さらに、MUDを実践するための5原則を提示した。
- 「アクセシビリティ(接近容易性)」では、見えない・読めないなど、情報の入手を妨げる要因を取り除く工夫が必要であるということ。
- 「ユーザビリティ(使いやすさ)」は、より快適・便利に使える使いやすさの工夫が必要であるということ。
- 「リテラシー(読めて理解できる)」では、内容がより理解しやすい表現や構成による工夫が必要だということ。
- 「デザイン(情緒に訴える)」は、情緒に訴え、行動を誘発するデザインによる工夫が必要であるということ。
- 「サステナビリティ(持続可能性を満たす品質であること)」では、実現するのに過大なコスト負担がなく、環境にやさしいものである必要がある。を示した。

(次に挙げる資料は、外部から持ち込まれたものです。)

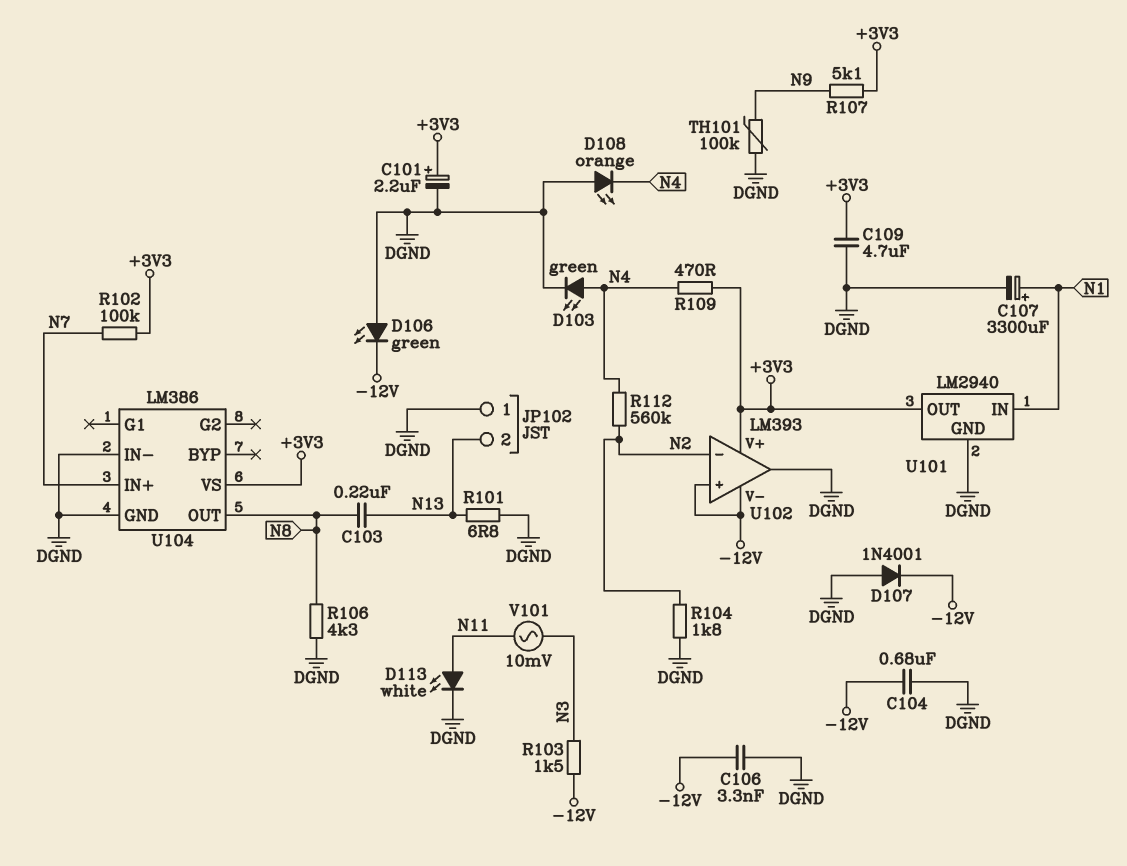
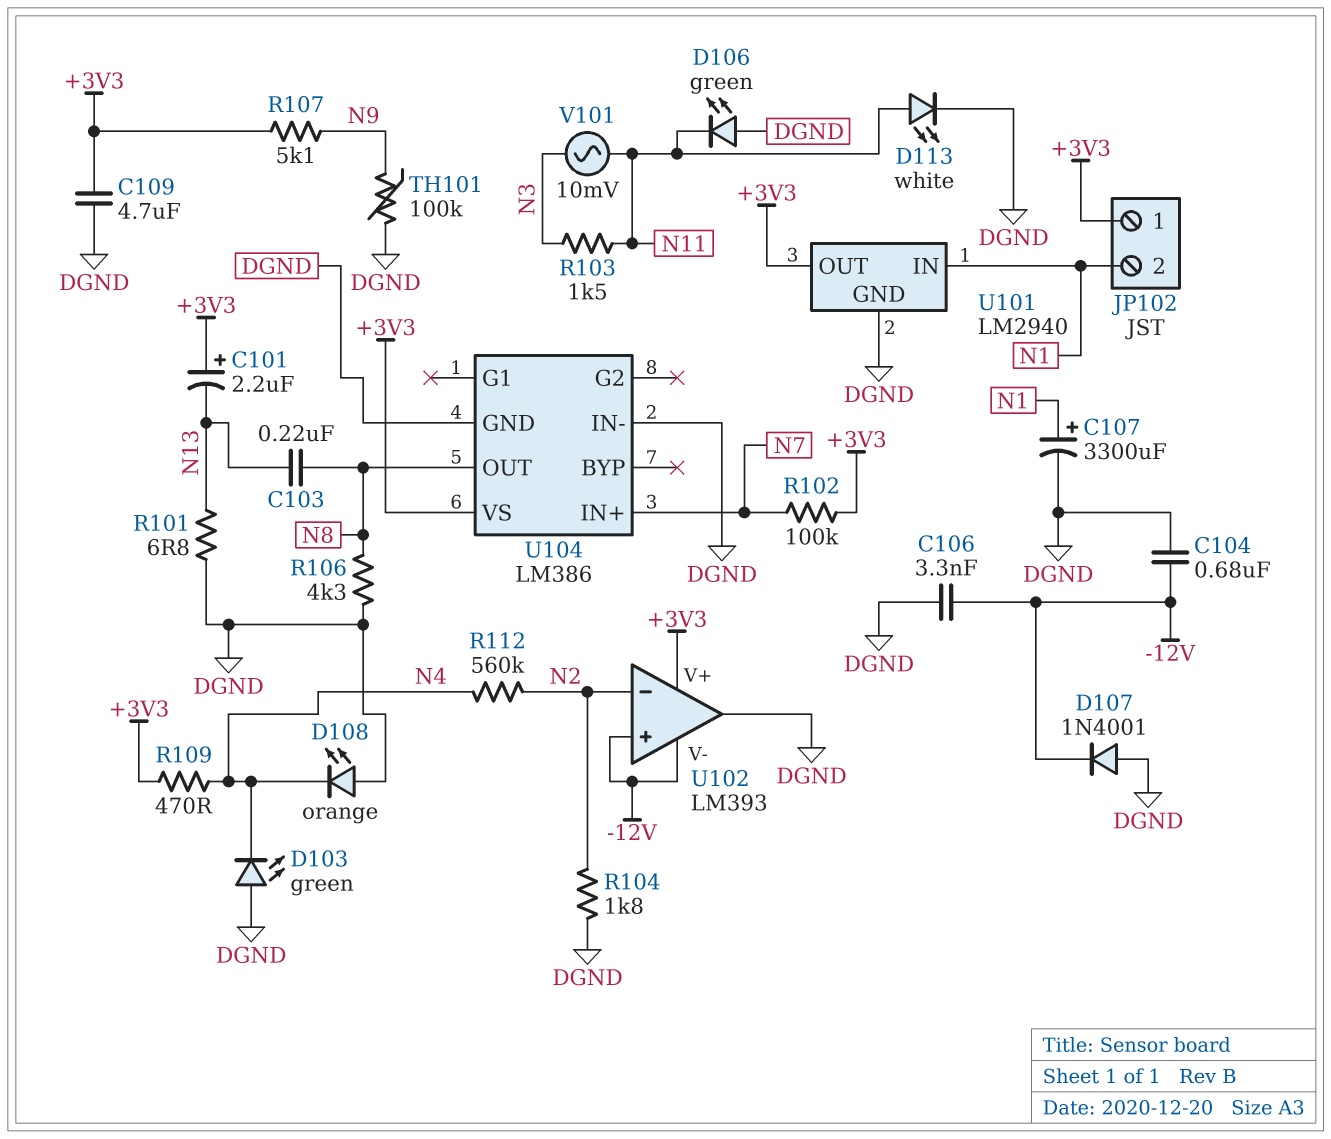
C101: 2.2uF (plus +3V3, minus DGND) -> 2.2uF (plus +3V3, minus N13)
D103: LED green (A N4, K DGND) -> LED green (A DGND, K N4)
D106: LED green (A DGND, K -12V) -> LED green (A DGND, K N11)
JP102 pin 1: DGND -> +3V3
JP102 pin 2: N13 -> N1
R103: 1.5k (-12V, N3) -> 1.5k (N3, N11)

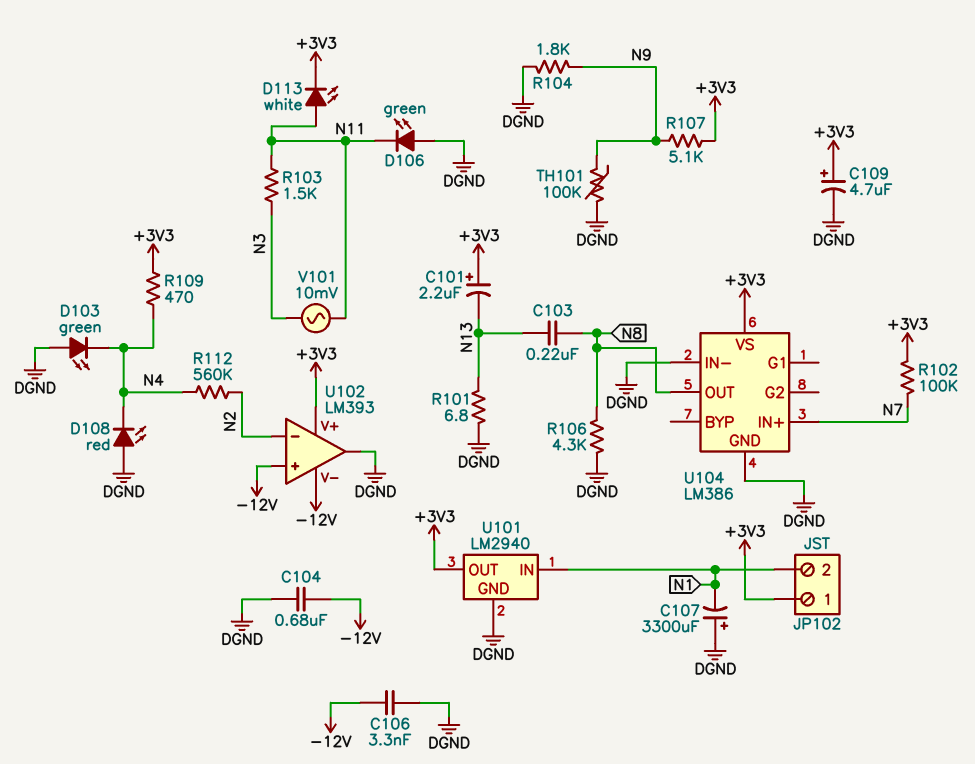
C107: 3300uF (plus N1, minus DGND) -> 3300uF (plus DGND, minus N1)
C109: 4.7uF (+3V3, DGND) -> 4.7uF (plus +3V3, minus DGND)
D107: diode 1N4001 (A DGND, K -12V) -> none
D108: LED orange (A DGND, K N4) -> LED red (A DGND, K N4)
D113: LED white (A N11, K DGND) -> LED white (A N11, K +3V3)
R104: 1.8k (DGND, N2) -> 1.8k (DGND, N9)

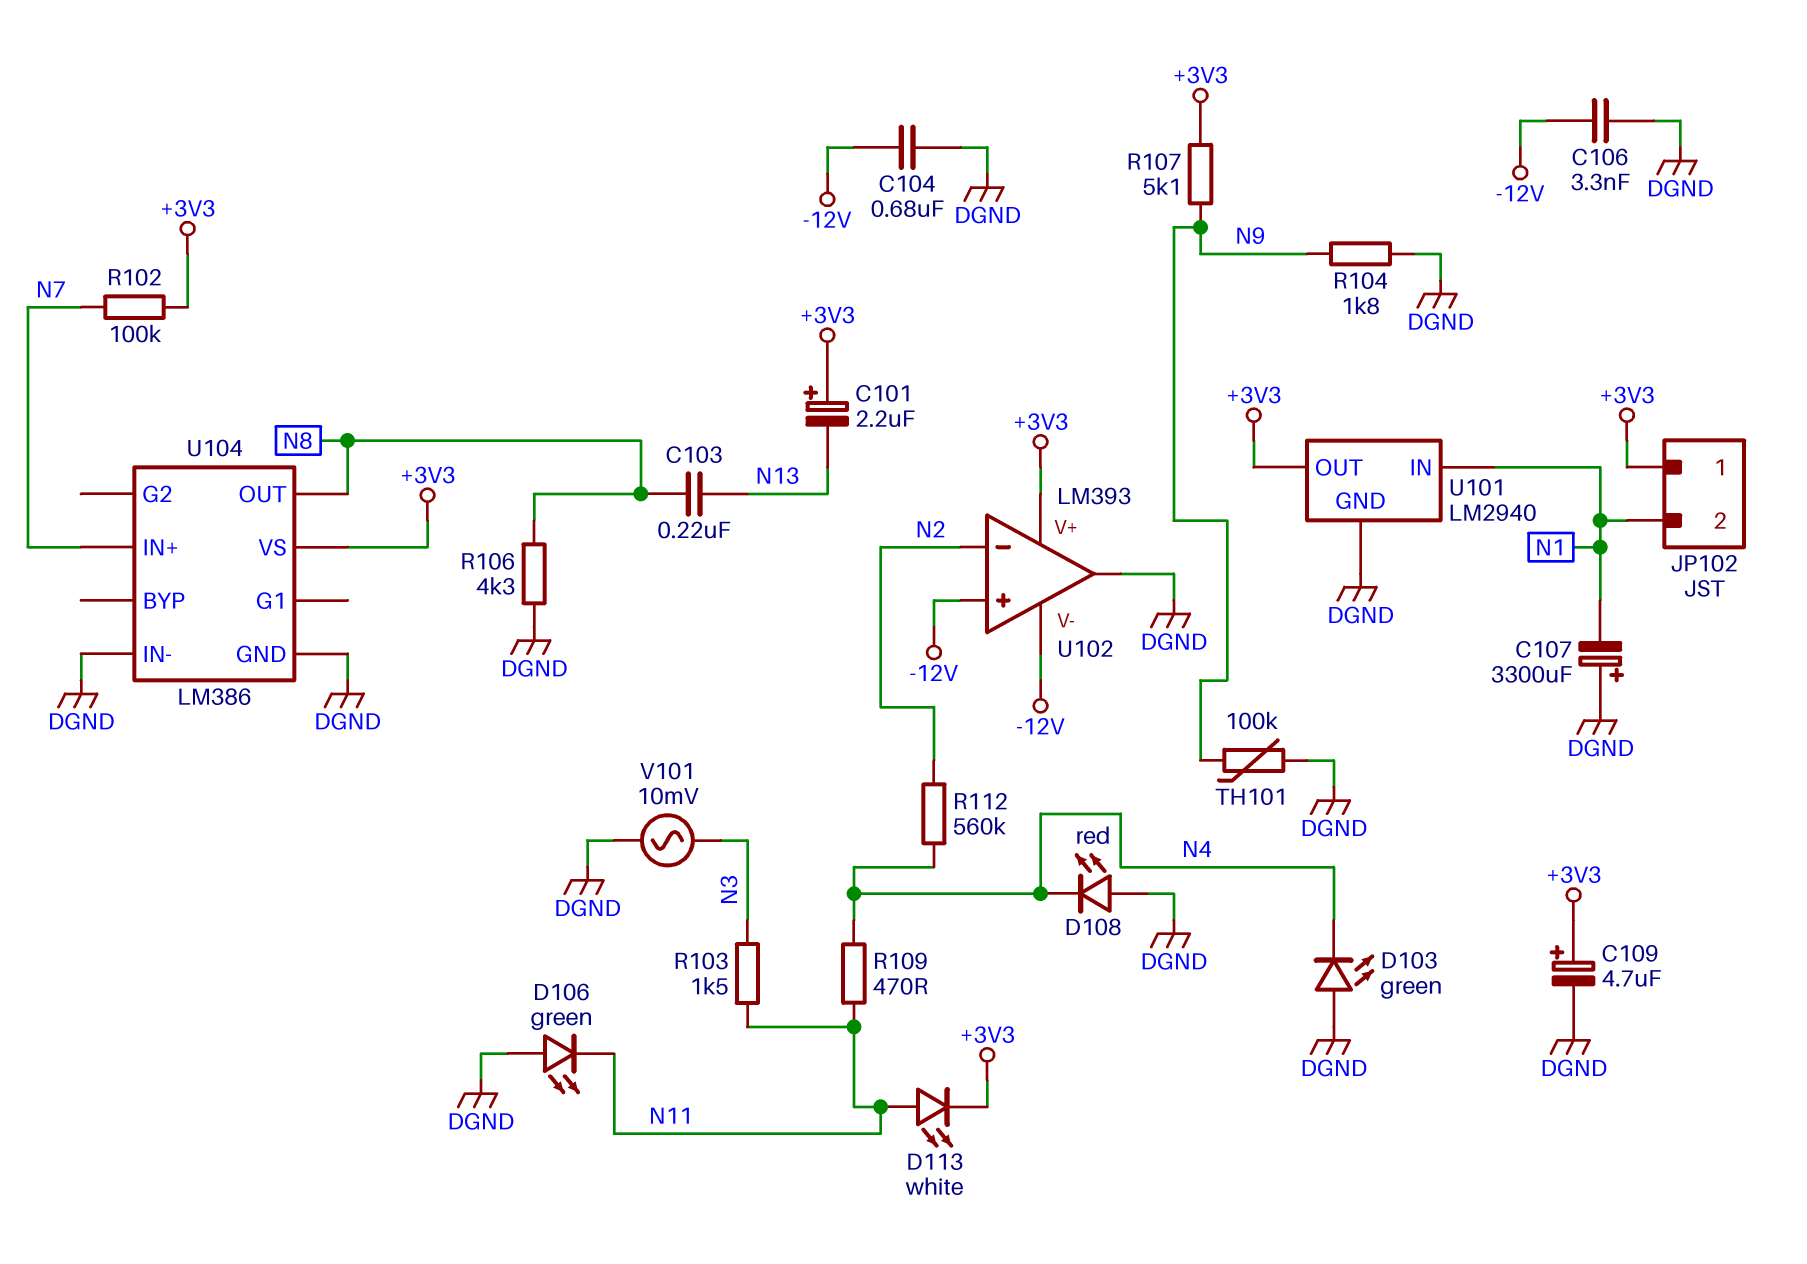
R101: 6.8 (DGND, N13) -> none
R109: 470 (+3V3, N4) -> 470 (N4, N11)
V101: AC 10mV (N3, N11) -> AC 10mV (DGND, N3)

浦久保氏は、MUD 5原則に則って全国で作成された事例を紹介した上で、「印刷物は単なる工業製品ではなく、情報伝達物です。その情報を受け取る相手がどのような不便さを持っているのかを理解してほしいわけです。そのためにはどのように配慮しなければならないのかを考えてほしいわけです。誰がどんな環境で読むのかを考慮し、障がい者の方が読みやすいということは、健常者の方も読みやすいわけですから、忘れてはいけないことは、興味を引き、ストレスを与えない読みやすいものを提供していくことが大切です」と、印刷のプロの視点でMUDに則ってメディアを作っていくことを提唱した。